*** INFORMATION SUPPLIED Section Begins ***
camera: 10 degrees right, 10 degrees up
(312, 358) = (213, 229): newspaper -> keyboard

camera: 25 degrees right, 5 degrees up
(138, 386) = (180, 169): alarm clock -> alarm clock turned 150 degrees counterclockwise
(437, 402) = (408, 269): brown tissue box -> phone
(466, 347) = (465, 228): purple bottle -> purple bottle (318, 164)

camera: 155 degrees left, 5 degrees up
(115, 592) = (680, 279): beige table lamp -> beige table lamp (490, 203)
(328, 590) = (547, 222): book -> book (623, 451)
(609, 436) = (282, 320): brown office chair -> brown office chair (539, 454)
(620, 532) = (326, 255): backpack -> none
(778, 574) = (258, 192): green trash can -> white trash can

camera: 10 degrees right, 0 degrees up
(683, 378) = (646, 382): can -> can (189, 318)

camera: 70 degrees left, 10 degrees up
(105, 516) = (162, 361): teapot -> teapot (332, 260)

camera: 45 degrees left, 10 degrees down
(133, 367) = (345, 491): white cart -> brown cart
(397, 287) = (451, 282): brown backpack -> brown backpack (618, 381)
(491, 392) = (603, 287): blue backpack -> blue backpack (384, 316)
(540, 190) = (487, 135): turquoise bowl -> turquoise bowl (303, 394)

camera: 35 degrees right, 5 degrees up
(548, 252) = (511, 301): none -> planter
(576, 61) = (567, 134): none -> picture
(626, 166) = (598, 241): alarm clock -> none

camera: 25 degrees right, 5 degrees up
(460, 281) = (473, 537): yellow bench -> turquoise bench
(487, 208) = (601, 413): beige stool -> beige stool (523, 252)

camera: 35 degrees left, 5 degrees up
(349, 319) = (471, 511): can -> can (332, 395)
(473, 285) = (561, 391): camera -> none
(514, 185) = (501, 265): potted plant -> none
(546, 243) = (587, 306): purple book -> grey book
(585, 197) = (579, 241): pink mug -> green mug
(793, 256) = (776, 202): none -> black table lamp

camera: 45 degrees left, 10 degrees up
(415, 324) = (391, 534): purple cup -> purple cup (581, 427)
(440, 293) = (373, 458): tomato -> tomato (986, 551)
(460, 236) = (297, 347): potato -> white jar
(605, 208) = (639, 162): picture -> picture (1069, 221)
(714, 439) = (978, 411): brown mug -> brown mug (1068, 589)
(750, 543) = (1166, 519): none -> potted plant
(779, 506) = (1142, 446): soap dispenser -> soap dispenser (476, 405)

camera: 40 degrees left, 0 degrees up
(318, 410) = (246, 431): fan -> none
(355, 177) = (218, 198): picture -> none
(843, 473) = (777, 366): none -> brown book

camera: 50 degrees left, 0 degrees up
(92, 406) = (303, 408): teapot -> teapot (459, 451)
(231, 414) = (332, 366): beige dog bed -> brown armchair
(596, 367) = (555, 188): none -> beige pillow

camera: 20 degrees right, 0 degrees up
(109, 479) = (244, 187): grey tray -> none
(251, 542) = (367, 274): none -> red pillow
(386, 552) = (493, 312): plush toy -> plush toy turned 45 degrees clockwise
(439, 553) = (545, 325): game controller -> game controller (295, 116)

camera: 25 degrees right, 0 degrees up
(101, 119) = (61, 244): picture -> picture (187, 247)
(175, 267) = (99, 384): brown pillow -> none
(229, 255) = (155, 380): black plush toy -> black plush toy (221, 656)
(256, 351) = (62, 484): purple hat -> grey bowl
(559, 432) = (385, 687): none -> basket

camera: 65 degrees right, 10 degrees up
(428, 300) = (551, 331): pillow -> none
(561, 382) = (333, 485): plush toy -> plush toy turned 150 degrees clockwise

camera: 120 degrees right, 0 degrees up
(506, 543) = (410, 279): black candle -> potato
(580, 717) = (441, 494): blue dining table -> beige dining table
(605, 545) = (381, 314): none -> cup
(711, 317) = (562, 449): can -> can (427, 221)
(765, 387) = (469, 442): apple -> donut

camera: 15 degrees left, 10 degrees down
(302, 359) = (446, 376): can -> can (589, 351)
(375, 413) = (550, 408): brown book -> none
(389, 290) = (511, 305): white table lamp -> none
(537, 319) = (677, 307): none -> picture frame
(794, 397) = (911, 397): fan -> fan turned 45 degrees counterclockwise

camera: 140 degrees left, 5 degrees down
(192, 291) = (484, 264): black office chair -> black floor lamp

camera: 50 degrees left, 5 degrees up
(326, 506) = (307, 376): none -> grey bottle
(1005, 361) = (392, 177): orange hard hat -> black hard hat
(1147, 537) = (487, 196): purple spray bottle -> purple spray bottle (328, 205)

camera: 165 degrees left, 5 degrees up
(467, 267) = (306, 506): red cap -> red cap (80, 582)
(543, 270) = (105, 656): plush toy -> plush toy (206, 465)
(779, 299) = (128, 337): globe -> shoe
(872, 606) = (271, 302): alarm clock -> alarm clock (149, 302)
*** INFORMATION SUPPLIED Section Ends ***
Only the lines that hold the word "right" are wanted; each should be pulled from the records.

camera: 10 degrees right, 10 degrees up
camera: 25 degrees right, 5 degrees up
camera: 10 degrees right, 0 degrees up
camera: 35 degrees right, 5 degrees up
camera: 25 degrees right, 5 degrees up
camera: 20 degrees right, 0 degrees up
camera: 25 degrees right, 0 degrees up
camera: 65 degrees right, 10 degrees up
camera: 120 degrees right, 0 degrees up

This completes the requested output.